■ **WHAT IS NEEDED**: Update the entries from the start through the line containing "right knee: (609, 526, -30)" by changing "centimetres" to "centimeters". Return only those lines, with all else left as it is.

>>>>>

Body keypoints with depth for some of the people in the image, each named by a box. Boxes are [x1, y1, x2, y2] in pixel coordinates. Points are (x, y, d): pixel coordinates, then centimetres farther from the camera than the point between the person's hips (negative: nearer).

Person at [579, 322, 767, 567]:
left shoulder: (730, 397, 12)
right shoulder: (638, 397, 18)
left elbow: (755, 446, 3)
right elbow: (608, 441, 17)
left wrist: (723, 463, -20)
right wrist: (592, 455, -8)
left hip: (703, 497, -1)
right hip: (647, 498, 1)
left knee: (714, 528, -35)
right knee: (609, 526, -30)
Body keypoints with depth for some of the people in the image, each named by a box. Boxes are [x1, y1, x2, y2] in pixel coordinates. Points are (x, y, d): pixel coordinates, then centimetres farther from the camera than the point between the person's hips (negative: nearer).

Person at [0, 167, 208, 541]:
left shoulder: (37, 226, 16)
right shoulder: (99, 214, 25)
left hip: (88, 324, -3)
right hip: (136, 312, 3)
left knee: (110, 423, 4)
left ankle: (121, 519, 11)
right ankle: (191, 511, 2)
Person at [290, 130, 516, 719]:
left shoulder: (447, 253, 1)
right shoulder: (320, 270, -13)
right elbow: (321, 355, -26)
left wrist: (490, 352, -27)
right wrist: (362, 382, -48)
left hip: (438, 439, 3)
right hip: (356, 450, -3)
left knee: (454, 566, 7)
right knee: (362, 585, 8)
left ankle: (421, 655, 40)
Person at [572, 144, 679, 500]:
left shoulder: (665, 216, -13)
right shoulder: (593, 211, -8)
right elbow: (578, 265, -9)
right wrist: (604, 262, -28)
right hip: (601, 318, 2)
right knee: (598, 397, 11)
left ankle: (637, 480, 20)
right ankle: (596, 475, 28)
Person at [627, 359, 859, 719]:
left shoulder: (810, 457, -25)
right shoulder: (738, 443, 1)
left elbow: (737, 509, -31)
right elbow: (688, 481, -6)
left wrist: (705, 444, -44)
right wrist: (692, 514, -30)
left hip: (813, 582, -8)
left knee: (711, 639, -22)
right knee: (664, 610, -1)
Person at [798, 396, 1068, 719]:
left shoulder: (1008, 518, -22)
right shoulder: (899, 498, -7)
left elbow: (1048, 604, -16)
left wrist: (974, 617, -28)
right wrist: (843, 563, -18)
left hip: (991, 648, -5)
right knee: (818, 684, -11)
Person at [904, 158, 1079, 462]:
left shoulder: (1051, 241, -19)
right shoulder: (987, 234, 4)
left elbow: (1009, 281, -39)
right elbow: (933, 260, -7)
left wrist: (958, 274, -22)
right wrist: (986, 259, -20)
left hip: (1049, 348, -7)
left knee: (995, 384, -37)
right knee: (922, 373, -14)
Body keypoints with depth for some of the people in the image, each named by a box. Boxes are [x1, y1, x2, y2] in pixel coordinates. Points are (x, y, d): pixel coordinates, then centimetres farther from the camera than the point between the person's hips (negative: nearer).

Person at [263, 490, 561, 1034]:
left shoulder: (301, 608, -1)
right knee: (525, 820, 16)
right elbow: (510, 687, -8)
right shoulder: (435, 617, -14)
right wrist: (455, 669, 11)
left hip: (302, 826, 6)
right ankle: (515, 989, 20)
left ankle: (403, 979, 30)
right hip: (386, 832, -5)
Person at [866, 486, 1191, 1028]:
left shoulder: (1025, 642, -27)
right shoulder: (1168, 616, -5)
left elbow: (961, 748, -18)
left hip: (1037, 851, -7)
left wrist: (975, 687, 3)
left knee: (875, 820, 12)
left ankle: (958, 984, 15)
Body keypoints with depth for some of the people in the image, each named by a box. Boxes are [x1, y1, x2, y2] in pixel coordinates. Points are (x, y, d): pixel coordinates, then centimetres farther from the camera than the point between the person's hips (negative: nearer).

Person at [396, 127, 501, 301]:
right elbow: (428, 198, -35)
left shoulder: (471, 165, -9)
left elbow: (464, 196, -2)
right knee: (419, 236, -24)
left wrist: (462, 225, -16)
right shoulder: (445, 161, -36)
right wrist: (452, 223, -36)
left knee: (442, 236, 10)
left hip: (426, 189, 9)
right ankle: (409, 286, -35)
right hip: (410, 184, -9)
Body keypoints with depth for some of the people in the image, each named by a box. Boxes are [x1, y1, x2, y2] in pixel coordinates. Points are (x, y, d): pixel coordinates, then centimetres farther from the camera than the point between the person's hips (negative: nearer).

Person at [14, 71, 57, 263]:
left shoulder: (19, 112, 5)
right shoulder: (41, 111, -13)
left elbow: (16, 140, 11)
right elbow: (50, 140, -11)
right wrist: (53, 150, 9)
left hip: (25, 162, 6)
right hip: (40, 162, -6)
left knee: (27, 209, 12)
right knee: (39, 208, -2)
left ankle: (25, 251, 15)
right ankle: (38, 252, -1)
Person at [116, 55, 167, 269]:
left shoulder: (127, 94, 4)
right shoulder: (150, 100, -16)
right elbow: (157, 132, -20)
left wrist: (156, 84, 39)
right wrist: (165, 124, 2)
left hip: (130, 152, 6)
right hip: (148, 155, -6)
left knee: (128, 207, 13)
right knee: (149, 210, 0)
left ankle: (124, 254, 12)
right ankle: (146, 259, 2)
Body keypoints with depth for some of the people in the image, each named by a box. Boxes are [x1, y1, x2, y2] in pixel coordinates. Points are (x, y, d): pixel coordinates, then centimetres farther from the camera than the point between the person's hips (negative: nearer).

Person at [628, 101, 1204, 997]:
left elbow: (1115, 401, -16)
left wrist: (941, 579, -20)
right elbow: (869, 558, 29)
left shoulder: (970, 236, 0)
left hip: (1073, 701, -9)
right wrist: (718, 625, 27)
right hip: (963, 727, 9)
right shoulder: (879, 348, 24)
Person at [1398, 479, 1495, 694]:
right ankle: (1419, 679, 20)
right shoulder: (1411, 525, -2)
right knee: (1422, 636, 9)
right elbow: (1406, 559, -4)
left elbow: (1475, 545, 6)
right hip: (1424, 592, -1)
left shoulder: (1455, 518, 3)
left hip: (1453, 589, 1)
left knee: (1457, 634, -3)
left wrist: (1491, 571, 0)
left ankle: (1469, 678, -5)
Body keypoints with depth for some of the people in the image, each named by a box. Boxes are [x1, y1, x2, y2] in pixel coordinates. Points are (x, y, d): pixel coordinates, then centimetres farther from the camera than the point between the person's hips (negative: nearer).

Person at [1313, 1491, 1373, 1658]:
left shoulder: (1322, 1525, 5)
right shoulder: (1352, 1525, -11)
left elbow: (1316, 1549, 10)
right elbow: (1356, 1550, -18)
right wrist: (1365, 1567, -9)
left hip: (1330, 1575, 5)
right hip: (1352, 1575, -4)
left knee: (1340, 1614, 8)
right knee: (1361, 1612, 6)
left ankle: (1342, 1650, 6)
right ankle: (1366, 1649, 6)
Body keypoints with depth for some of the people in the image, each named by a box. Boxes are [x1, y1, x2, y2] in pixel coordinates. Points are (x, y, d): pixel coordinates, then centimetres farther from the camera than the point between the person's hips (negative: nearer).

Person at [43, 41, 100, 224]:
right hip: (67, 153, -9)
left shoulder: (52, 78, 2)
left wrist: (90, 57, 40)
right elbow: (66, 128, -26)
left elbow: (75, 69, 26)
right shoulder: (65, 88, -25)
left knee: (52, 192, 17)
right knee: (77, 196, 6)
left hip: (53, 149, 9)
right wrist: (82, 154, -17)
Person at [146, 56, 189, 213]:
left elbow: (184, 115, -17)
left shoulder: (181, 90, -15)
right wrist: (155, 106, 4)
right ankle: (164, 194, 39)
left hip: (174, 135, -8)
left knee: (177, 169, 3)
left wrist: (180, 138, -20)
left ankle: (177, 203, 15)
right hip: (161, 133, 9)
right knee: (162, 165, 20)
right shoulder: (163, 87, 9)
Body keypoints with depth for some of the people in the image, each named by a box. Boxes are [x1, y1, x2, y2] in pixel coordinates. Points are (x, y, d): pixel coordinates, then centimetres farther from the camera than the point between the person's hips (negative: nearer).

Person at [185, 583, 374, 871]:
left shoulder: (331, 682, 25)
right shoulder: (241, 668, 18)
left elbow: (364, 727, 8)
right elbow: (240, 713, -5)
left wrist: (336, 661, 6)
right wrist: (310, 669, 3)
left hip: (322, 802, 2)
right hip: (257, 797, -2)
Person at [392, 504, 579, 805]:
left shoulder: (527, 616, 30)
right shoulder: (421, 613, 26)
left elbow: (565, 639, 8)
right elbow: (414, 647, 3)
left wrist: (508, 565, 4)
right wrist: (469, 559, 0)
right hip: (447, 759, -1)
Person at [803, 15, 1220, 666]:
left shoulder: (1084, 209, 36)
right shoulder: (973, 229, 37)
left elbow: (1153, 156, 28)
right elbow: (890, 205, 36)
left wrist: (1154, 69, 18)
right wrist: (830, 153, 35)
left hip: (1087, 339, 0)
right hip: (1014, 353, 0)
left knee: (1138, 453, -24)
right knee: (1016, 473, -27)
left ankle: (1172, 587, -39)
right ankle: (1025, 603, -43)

<<<<<

■ **REPLY TO THE EXERCISE**:
Body keypoints with depth for some of the people in the image, each named by a box. Boxes are [x1, y1, x2, y2] in pixel coordinates. Points are (x, y, d): pixel coordinates, then centimeters farther from the camera than the point between the person's hips (negative: nearer).

Person at [579, 322, 767, 567]:
left shoulder: (730, 397, 12)
right shoulder: (638, 397, 18)
left elbow: (755, 446, 3)
right elbow: (608, 441, 17)
left wrist: (723, 463, -20)
right wrist: (592, 455, -8)
left hip: (703, 497, -1)
right hip: (647, 498, 1)
left knee: (714, 528, -35)
right knee: (609, 526, -30)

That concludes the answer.